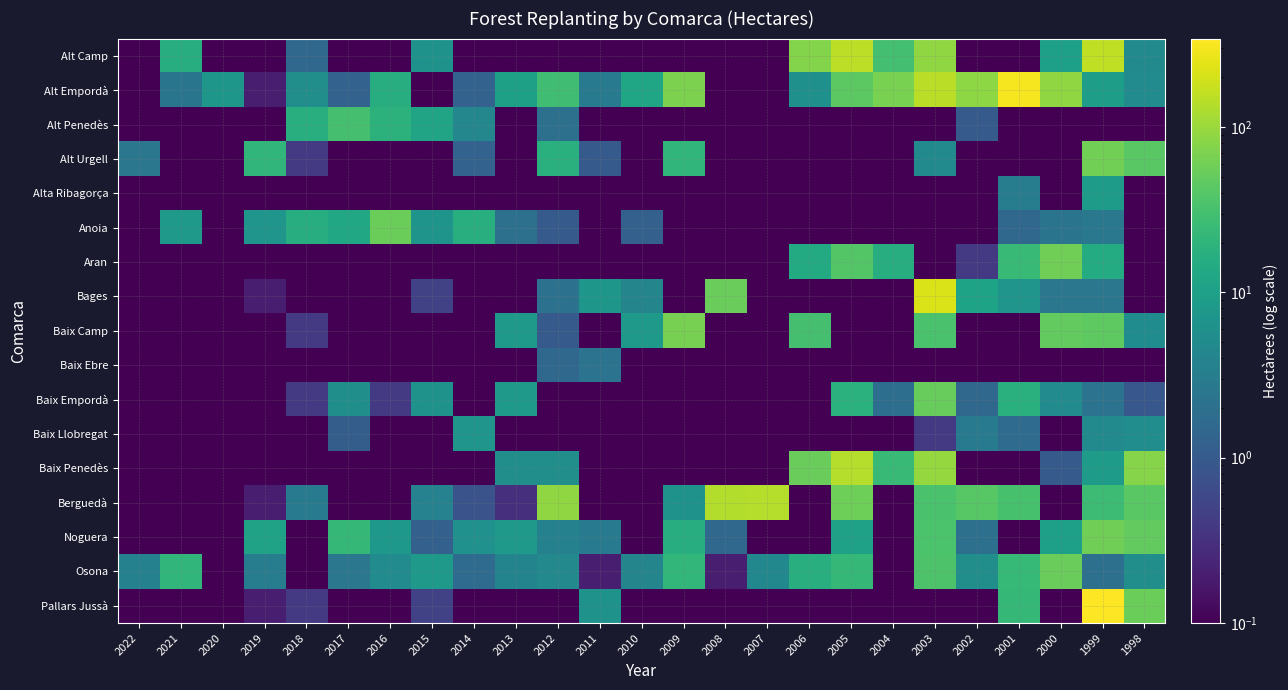

Rank the series at 1999 from lowest to highest value.

Alt Penedès, Baix Ebre, Osona, Baix Empordà, Bages, Anoia, Baix Llobregat, Alta Ribagorça, Baix Penedès, Alt Empordà, Aran, Berguedà, Baix Camp, Noguera, Alt Urgell, Alt Camp, Pallars Jussà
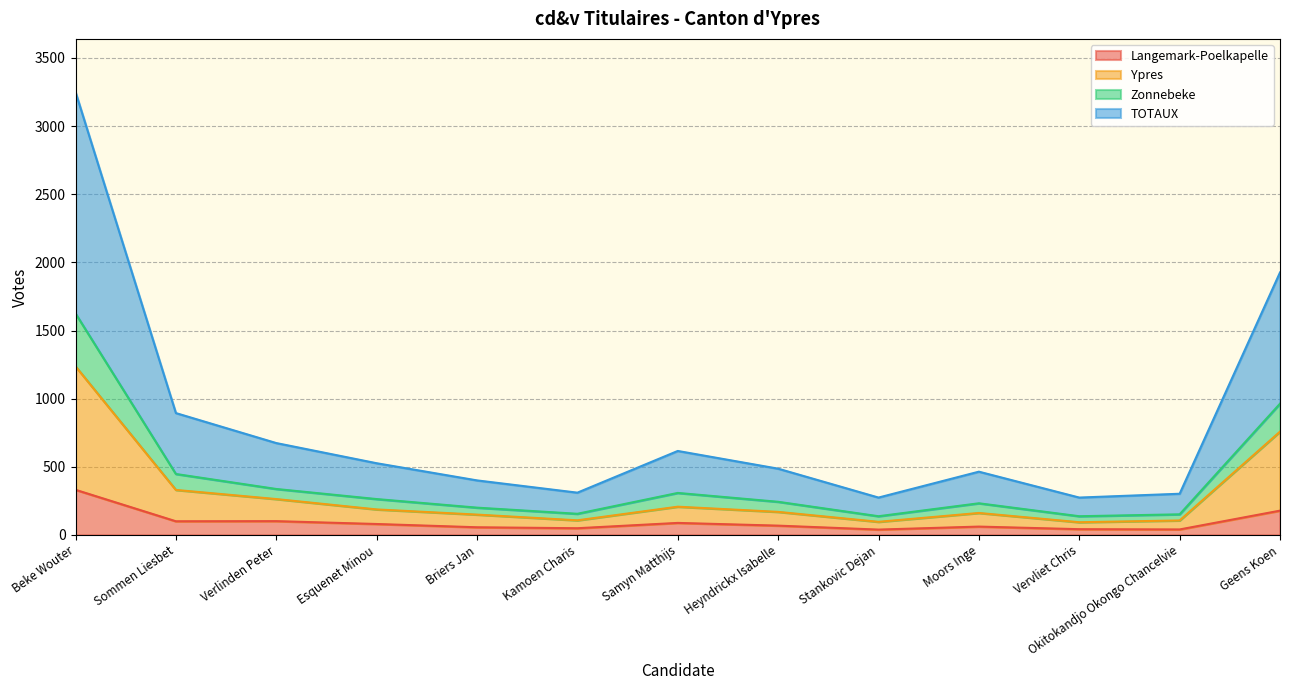

Between Beke Wouter and Esquenet Minou, which is larger?

Beke Wouter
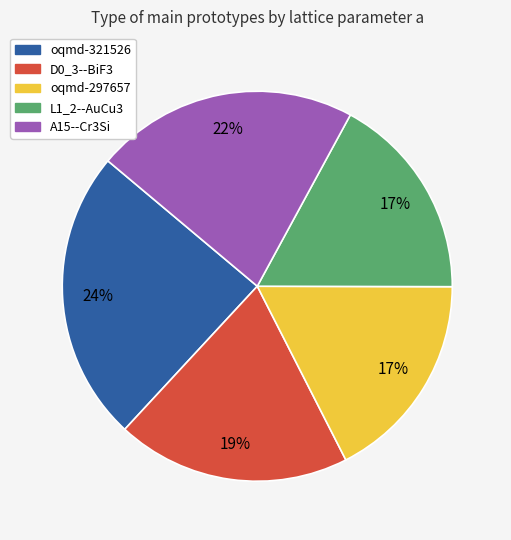

Is it true that oqmd-321526 is 33% of the pie?

False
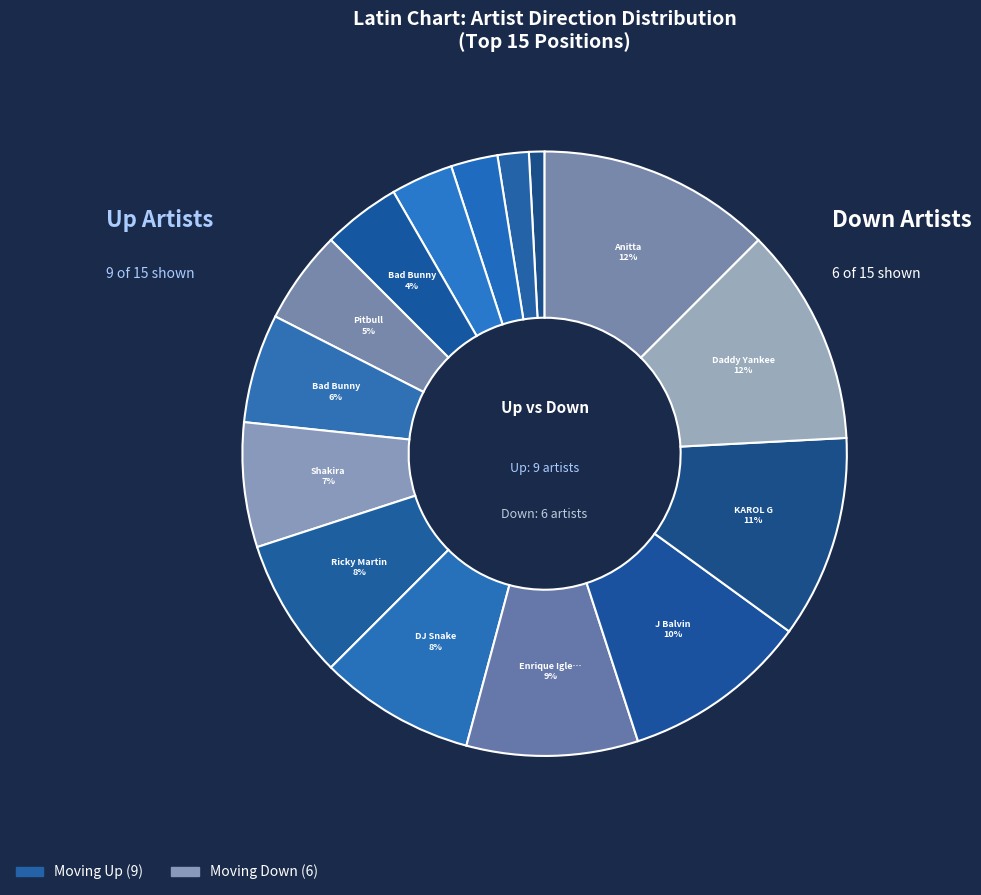

How many slices are in this pie chart?

15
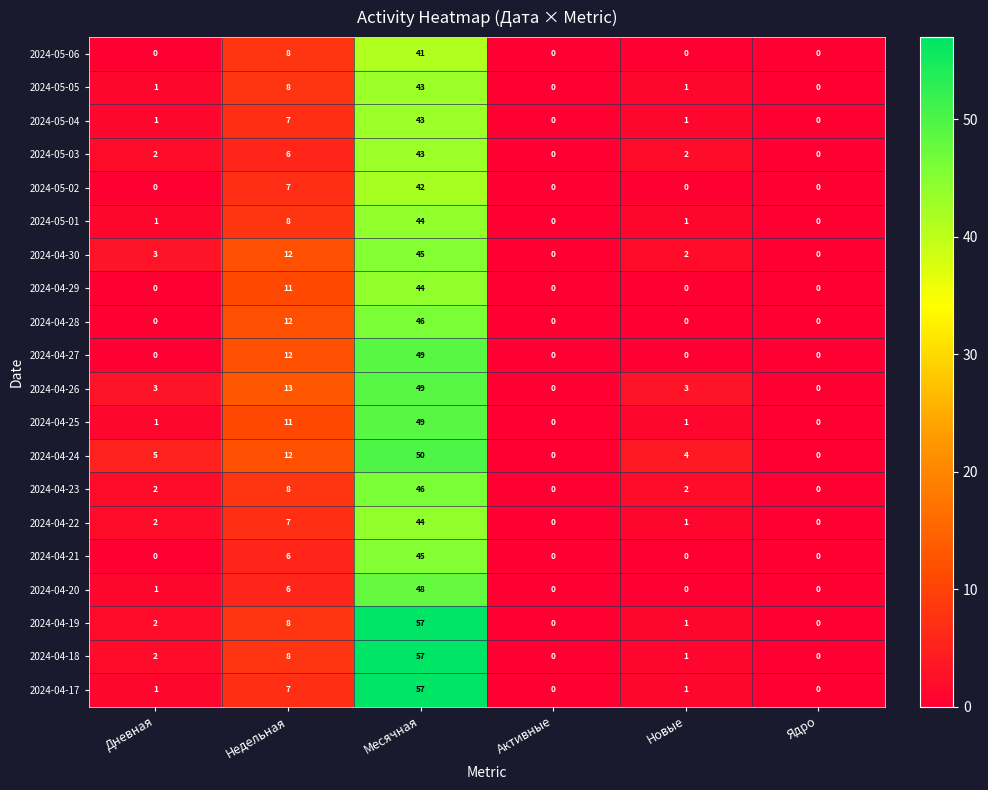

What is the spread (max minus min) of values at Месячная?

16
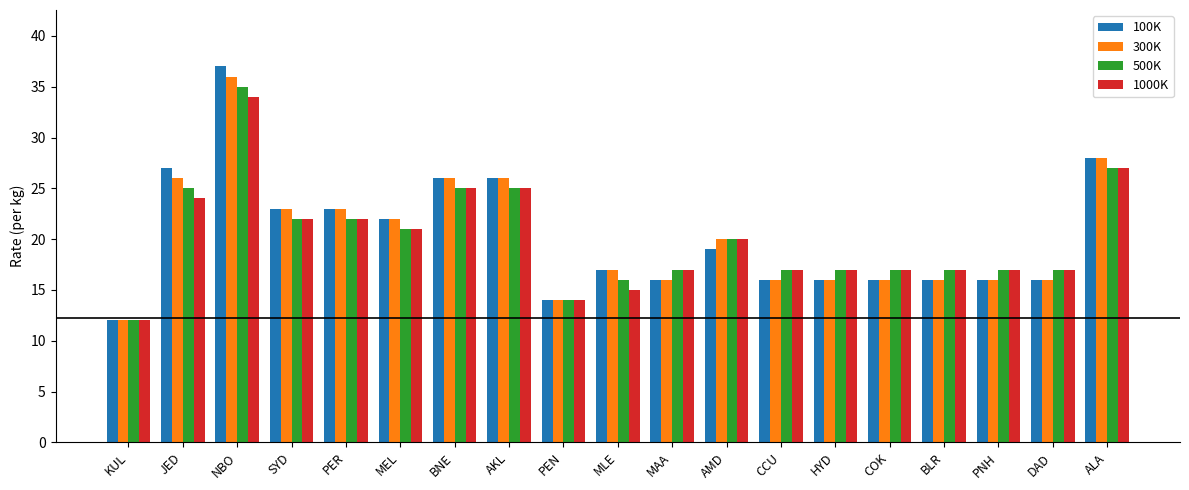

What is the difference between the highest and lowest values at MAA?

1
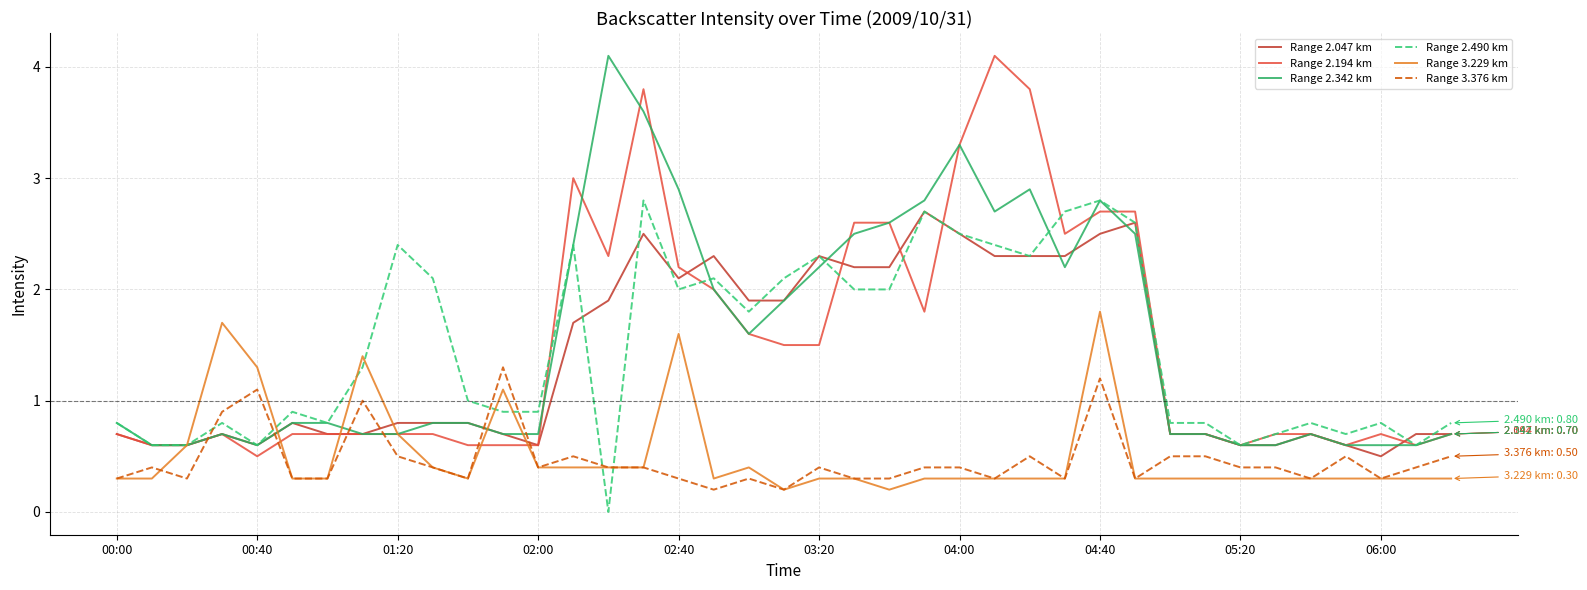

What is the average value of the Range 3.229 km series?

0.5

--------

Convierte las líneas del material en una lista numerada, sin incluir las líneas en blanco. Deja fuera de tu respuesta las marcas de imagen.

1. Rank the series at 1999 from lowest to highest value.
2. Alt Penedès, Baix Ebre, Osona, Baix Empordà, Bages, Anoia, Baix Llobregat, Alta Ribagorça, Baix Penedès, Alt Empordà, Aran, Berguedà, Baix Camp, Noguera, Alt Urgell, Alt Camp, Pallars Jussà
3. Between Beke Wouter and Esquenet Minou, which is larger?
4. Beke Wouter
5. Is it true that oqmd-321526 is 33% of the pie?
6. False
7. How many slices are in this pie chart?
8. 15
9. What is the spread (max minus min) of values at Месячная?
10. 16
11. What is the difference between the highest and lowest values at MAA?
12. 1
13. What is the average value of the Range 3.229 km series?
14. 0.5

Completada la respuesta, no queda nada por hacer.